Non assumere una donna per la sua statura può costituire discriminazione.
Corte di Cassazione, sentenza 3196 del 2019.
La Corte di Appello di Roma rigettava l’appello proposto da una nota società di trasporto ferroviario avverso la sentenza di primo grado, che l’aveva condannata all’assunzione di una donna dalla data di comunicazione dell’inidoneità fisica per deficit staturale (altezza inferiore a 160 cm), in relazione alla procedura di assunzione di personale con qualifica di Capo Servizio treno, bandita dall’azienda.
La Corte di Appello valutava il limite di altezza quale discriminazione indiretta, in violazione del decreto legislativo 198/2006, siccome non oggettivamente giustificato, né comprovato nella sua pertinenza e proporzionalità alle mansioni comportate dalla suddetta qualifica.
La Corte di Cassazione ha confermato la decisione.
Costituisce discriminazione diretta qualsiasi atto, patto o comportamento che produca un effetto pregiudizievole discriminando le lavoratrici o i lavoratori in ragione del loro sesso e, comunque, il trattamento meno favorevole rispetto a quello di un'altra lavoratrice o di un altro lavoratore in situazione analoga.
Si ha discriminazione indiretta quando una disposizione, un criterio, una prassi, un atto, un patto o un comportamento apparentemente neutri mettono o possono mettere i lavoratori di un determinato sesso in una posizione di particolare svantaggio rispetto a lavoratori dell'altro sesso, salvo che riguardino requisiti essenziali allo svolgimento dell'attività lavorativa, purche' l'obiettivo sia legittimo e i mezzi impiegati per il suo conseguimento siano appropriati e necessari.
Soltanto le disposizioni, i criteri o le prassi che integrino discriminazione indiretta possono, dunque, evitare la qualifica di discriminazione, a condizione che siano giustificati da una finalità legittima e i mezzi impiegati per il loro conseguimento siano appropriati e necessari, mentre una siffatta possibilità non è prevista per le disparità di trattamento atte a costituire discriminazione diretta.
Sotto il profilo probatorio, il decreto legislativo 198/2006, nel fissare un principio applicabile sia nei casi di procedimento speciale antidiscriminatorio che di azione ordinaria, promossi dal lavoratore ovvero dal consigliere di parità, non stabilisce poi (tanto per le discriminazioni dirette, che indirette) un’inversione dell’onere, ma solo un’attenuazione del regime probatorio ordinario, prevedendo a carico del soggetto convenuto, l’onere di fornire la prova dell’inesistenza della discriminazione, ma ciò solo dopo che il lavoratore che si ritiene discriminato abbia fornito al giudice elementi di fatto, desunti anche da dati di carattere statistico, relativi ai comportamenti discriminatori lamentati, purché idonei a fondare, in termini precisi e concordanti, anche se non gravi, la presunzione dell’esistenza di atti, patti o comportamenti discriminatori in ragione del sesso.

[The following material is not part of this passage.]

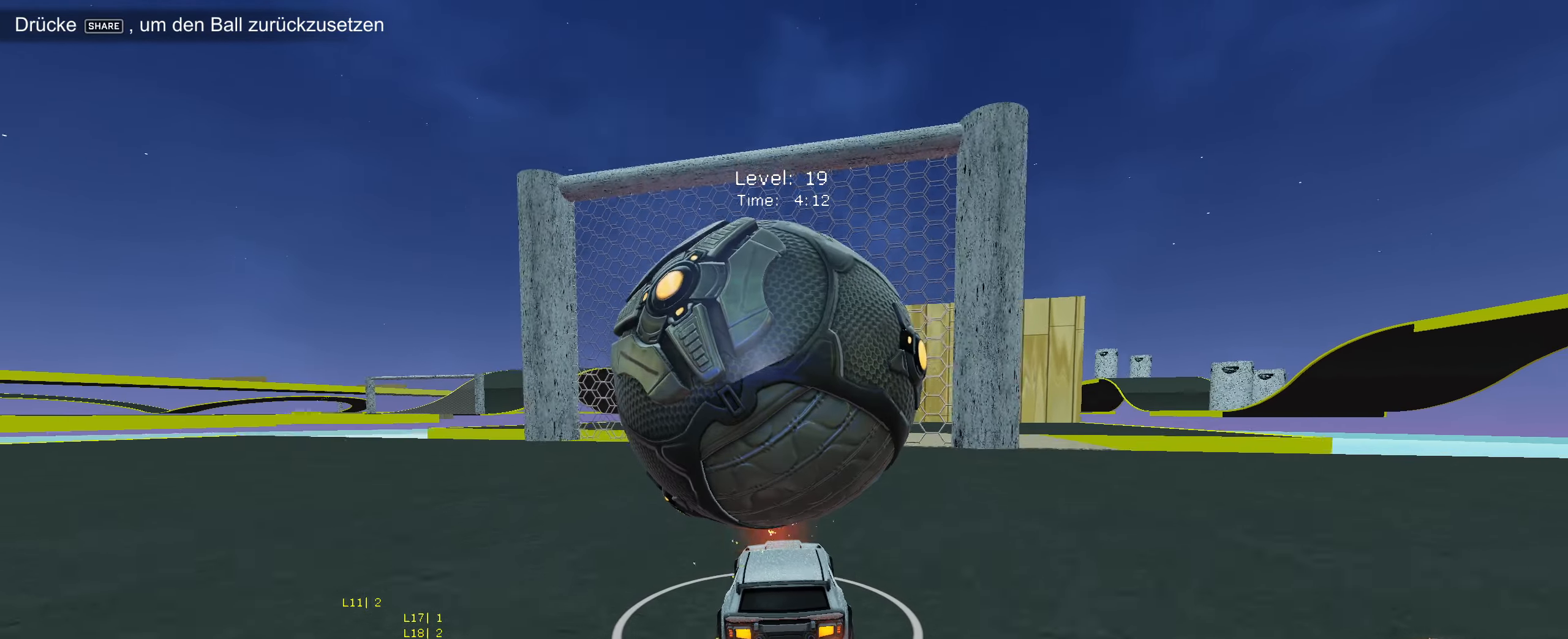
{"buttons": [], "left_stick": "center", "events": [[250, "CIRCLE", "down"], [367, "CIRCLE", "up"], [433, "R2", "up"]]}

Il limite di statura di 160 cm prescritto nella procedura di assunzione di personale con qualifica di Capo Servizio Treno, bandita dall’azienda nel 2006, ha realizzato una discriminazione indiretta, in violazione delle norme del decreto legislativo 198/2006 di attuazione della Direttiva 2002/73/CE (in materia di accesso al lavoro, alla formazione e alla promozione professionale e di condizioni di lavoro), siccome non oggettivamente giustificato, né comprovato nella sua pertinenza e proporzionalità alle mansioni comportate dalla suddetta qualifica.
In tema di requisiti per l’assunzione, qualora sia richiesta una statura minima identica per uomini e donne, in contrasto con il principio di uguaglianza, perché presupponga erroneamente la non sussistenza della diversità di statura mediamente riscontrabile tra uomini e donne e comporti una discriminazione indiretta a sfavore di queste ultime, il giudice deve apprezzarne legittimità, valutando in concreto la funzionalità del requisito richiesto rispetto alle mansioni.